[[ Task material open ]]
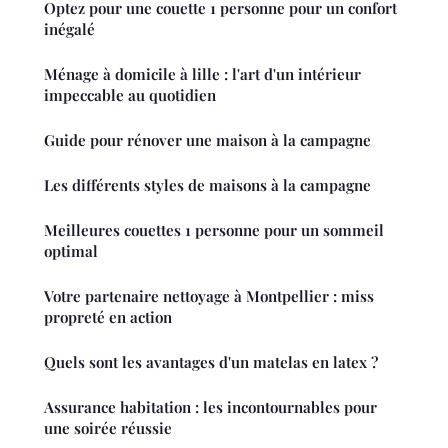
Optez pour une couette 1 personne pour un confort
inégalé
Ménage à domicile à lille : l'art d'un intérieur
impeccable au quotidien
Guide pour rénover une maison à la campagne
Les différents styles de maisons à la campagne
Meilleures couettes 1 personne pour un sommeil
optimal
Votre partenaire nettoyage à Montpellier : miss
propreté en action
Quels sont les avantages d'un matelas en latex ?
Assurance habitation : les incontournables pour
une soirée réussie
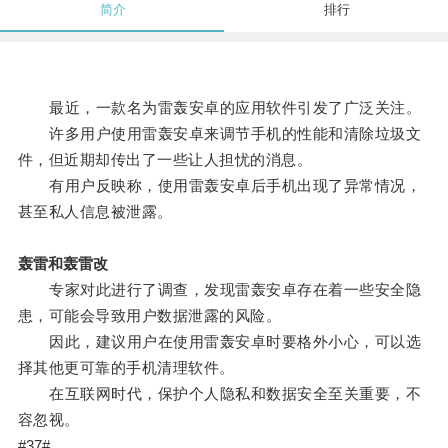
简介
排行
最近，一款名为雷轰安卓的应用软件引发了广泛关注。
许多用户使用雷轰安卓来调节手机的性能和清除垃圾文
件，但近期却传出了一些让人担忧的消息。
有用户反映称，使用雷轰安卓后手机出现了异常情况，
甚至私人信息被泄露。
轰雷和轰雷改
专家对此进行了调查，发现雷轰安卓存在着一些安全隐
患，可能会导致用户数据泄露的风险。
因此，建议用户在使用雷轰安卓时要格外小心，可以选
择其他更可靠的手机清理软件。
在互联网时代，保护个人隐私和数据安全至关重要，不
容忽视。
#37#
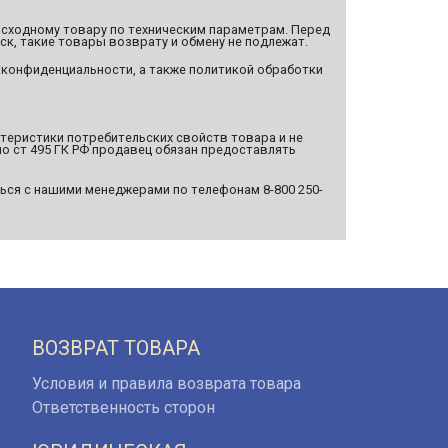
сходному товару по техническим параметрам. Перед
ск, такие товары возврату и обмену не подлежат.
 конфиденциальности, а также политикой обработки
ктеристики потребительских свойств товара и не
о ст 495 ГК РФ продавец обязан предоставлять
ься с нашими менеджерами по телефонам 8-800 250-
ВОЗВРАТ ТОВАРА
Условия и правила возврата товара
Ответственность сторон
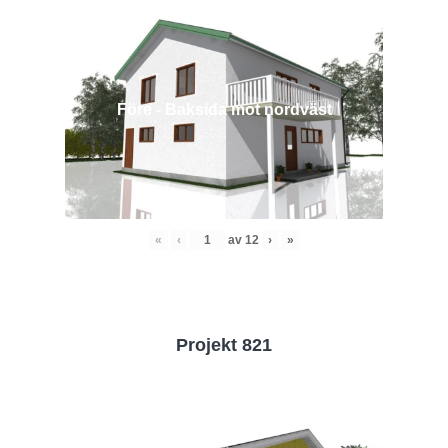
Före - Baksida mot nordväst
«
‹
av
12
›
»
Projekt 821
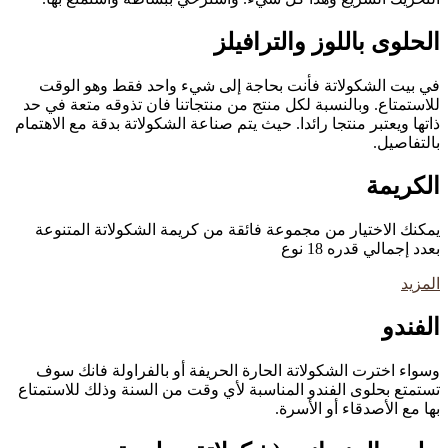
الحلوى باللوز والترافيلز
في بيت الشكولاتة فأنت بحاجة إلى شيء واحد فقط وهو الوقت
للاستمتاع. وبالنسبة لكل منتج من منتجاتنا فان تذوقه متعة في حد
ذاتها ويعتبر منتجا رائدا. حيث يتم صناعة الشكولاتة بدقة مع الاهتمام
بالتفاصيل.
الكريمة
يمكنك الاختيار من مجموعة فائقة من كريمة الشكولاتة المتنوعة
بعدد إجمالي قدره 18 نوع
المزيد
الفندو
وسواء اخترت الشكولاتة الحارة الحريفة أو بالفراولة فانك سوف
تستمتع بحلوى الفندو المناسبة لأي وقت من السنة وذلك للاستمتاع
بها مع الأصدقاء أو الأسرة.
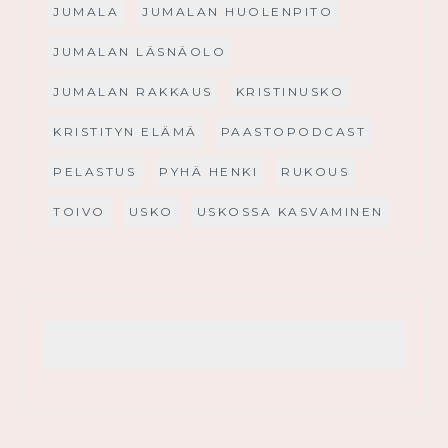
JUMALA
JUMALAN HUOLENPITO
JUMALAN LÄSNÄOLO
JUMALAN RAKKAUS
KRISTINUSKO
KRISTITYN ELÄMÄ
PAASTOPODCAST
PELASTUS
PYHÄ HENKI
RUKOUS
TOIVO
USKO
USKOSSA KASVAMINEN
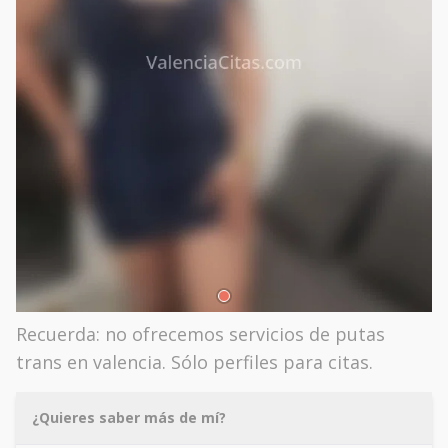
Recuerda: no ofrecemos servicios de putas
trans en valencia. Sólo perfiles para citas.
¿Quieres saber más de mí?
[[ Task material closed ]]
Nothing but the lines from the line containing "للاستمتاع. وبالنسبة لكل" through the last line of the listing above should appear, output exactly, with no pictures.

## Final answer
للاستمتاع. وبالنسبة لكل منتج من منتجاتنا فان تذوقه متعة في حد
ذاتها ويعتبر منتجا رائدا. حيث يتم صناعة الشكولاتة بدقة مع الاهتمام
بالتفاصيل.
الكريمة
يمكنك الاختيار من مجموعة فائقة من كريمة الشكولاتة المتنوعة
بعدد إجمالي قدره 18 نوع
المزيد
الفندو
وسواء اخترت الشكولاتة الحارة الحريفة أو بالفراولة فانك سوف
تستمتع بحلوى الفندو المناسبة لأي وقت من السنة وذلك للاستمتاع
بها مع الأصدقاء أو الأسرة.
JUMALA
JUMALAN HUOLENPITO
JUMALAN LÄSNÄOLO
JUMALAN RAKKAUS
KRISTINUSKO
KRISTITYN ELÄMÄ
PAASTOPODCAST
PELASTUS
PYHÄ HENKI
RUKOUS
TOIVO
USKO
USKOSSA KASVAMINEN
Recuerda: no ofrecemos servicios de putas
trans en valencia. Sólo perfiles para citas.
¿Quieres saber más de mí?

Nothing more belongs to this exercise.